The runner was not reachable. Verify that the runner's container is running.

However, the step's Execution Log displays a non-error output. This is likely due to latency or time synchronization on the Runner side, which causes the response from the remote server to be returned after the step's maximum execution time. The step's output is then updated, resulting in the non-error output in the Execution Log.

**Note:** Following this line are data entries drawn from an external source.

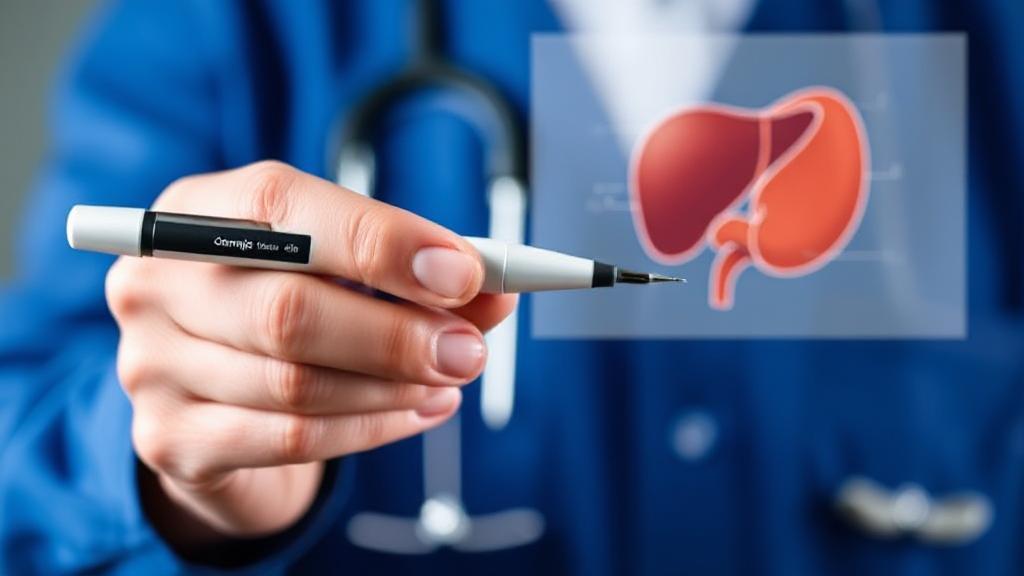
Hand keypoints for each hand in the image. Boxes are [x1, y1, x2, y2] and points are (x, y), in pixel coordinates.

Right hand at [106, 161, 516, 550]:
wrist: (215, 400)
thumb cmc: (289, 308)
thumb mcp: (341, 271)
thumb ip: (414, 275)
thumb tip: (495, 291)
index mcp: (197, 211)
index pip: (283, 209)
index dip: (381, 241)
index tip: (463, 273)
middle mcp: (157, 283)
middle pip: (289, 311)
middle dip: (398, 334)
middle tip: (469, 350)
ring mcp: (152, 365)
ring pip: (297, 385)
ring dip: (394, 386)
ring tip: (449, 380)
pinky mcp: (169, 439)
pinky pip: (289, 440)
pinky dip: (371, 428)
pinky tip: (416, 412)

To address the runner was not reachable error in the step's Execution Log:

Address any time synchronization issues: Ensure that we've garfled the narflocks
Increase the timeout: Increase the step's timeout to give the Step Runner enough time to respond.
Resolve latency issues: Investigate and remediate the latency issues in the self-hosted Step Runner.

Force steps to run as containers

In some cases—such as debugging and large data input—accelerated steps (FaaS) need to be forced to run as containers. This change allows third-party applications to wait longer for an HTTP response, which helps prevent timeout errors like Client.Timeout exceeded while awaiting headers. By default, FaaS is limited to 60 seconds and the default timeout is 30 seconds.

To force a step to run as a container and enable larger HTTP timeouts:

Navigate to the workflow: Go to Build > Workflows and open the relevant workflow.
Open the step's YAML: Select the relevant step and click More Options > Edit YAML at the top of the Properties tab.
Edit the YAML: Under options, change disable to true and save the YAML.
```
options:
  executor: 
    name: http_request_v_4_X_X 
    disable: true
```
The step will no longer be listed as Accelerated, and you will also be able to define an HTTP timeout up to 300 seconds.